Primary Diagnosis

Differential Diagnoses

Imaging Findings

Fig. 118.1: (A) Sagittal T1WI through the midline showed significant thinning of the corpus callosum. (B) Coronal T2WI through the level of the cerebellar hemispheres revealed absence of cerebellar atrophy. Fig. 118.2: (A–B) Axial FLAIR images through the level of the lateral ventricles revealed mild ventricular enlargement and linear hyperintensity in the white matter adjacent to the frontal horns of the lateral ventricles (ear of the lynx sign). Fig. 118.3: (A–B) Sagittal T2WI through the midline of the cervical and thoracic spine confirmed absence of any lesions in the spinal cord. Fig. 118.4: (A) Sagittal tractography through the midline demonstrated significant changes including mean diffusion increase and fractional anisotropy reduction in the corpus callosum. (B) Diffusion tensor imaging fiber tractography through the level of the corpus callosum demonstrated marked reduction of the white matter fibers (tracts) in the central part of the corpus callosum.

Discussion

In our patient, adult symptom onset eliminates all pediatric onset spastic paraplegias. Prominent imaging findings demonstrating corpus callosum atrophy are the key to diagnosing this rare form of autosomal recessive hereditary spastic paraplegia (HSP).

Motor neuron diseases such as amyotrophic lateral sclerosis (ALS) and primary lateral sclerosis (PLS) can have similar presentations and may be extremely difficult to differentiate from HSP. In fact, motor neuron disease and HSP may be considered as components of a single disease spectrum. Imaging studies from patients with ALS demonstrate specific, typical imaging features that are similar to levodopa-responsive dystonia, which may present with similar clinical features. However, although these pathologies share imaging features, none of these demonstrates atrophy of the corpus callosum. Adrenomyeloneuropathy typically demonstrates spinal cord atrophy on imaging, which was not present in this case.

Hereditary spastic paraplegias comprise a genetically and clinically heterogeneous group of neurodegenerative disorders. Characterized by progressive spasticity and lower limb hyperreflexia, this family of disorders is classified as pure/uncomplicated (non-syndromic) or complicated (syndromic) based on their clinical variability. Fifty-six different genetic mutations have been described in the SPG gene (spastic paraplegia), the genetic loci responsible for HSP, that can be transmitted as autosomal dominant, autosomal recessive, or X-linked patterns of inheritance.

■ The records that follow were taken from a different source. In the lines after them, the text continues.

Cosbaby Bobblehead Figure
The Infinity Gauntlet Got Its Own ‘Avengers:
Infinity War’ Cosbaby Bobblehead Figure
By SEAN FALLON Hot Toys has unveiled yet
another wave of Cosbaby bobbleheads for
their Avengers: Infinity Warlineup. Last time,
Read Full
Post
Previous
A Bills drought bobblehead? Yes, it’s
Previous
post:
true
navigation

Hereditary spastic paraplegia with hypoplastic corpus callosum (HSP-HCC) is a rare, complicated form of HSP. It is transmitted in an autosomal recessive manner and mainly described in the Japanese population. In this form, a patient who exhibited normal motor and mental development as a young child usually presents in the second decade of life with cognitive impairment, sensory disturbances, and ataxia. It has been genetically linked to mutation of the spastin protein encoded by the SPG11 locus 15q13–15, although there is heterogeneity. However, HSP-HCC has also been described in patients without this locus mutation. Thus, the exact mechanism of mutation-based development of HSP-HCC is not known.

Magnetic resonance imaging findings in patients diagnosed with HSP-HCC include presence of a thin corpus callosum that predominantly involves the anterior aspect of the body and the knee of the corpus callosum. Although not a specific finding, it is distinctive. Other associated imaging findings include frontoparietal atrophy and enlargement of lateral ventricles, reduced size of thalamus, and symmetric white matter lesions. A thin corpus callosum is not specific to this syndrome and whether it represents a congenital hypoplasia or a progressive atrophy remains unknown. The symmetric periventricular white matter lesions adjacent to the frontal horn of the lateral ventricles give a flame or ear of the lynx appearance on axial FLAIR images.

The diagnostic criteria of autosomal recessive HSP with a thin corpus callosum include onset of a slowly progressive spastic paraparesis, autosomal recessive inheritance pattern, cognitive impairment, thinning of the corpus callosum revealed by CT/MR imaging, and the exclusion of other disorders by laboratory tests and MR images of the spine and brain.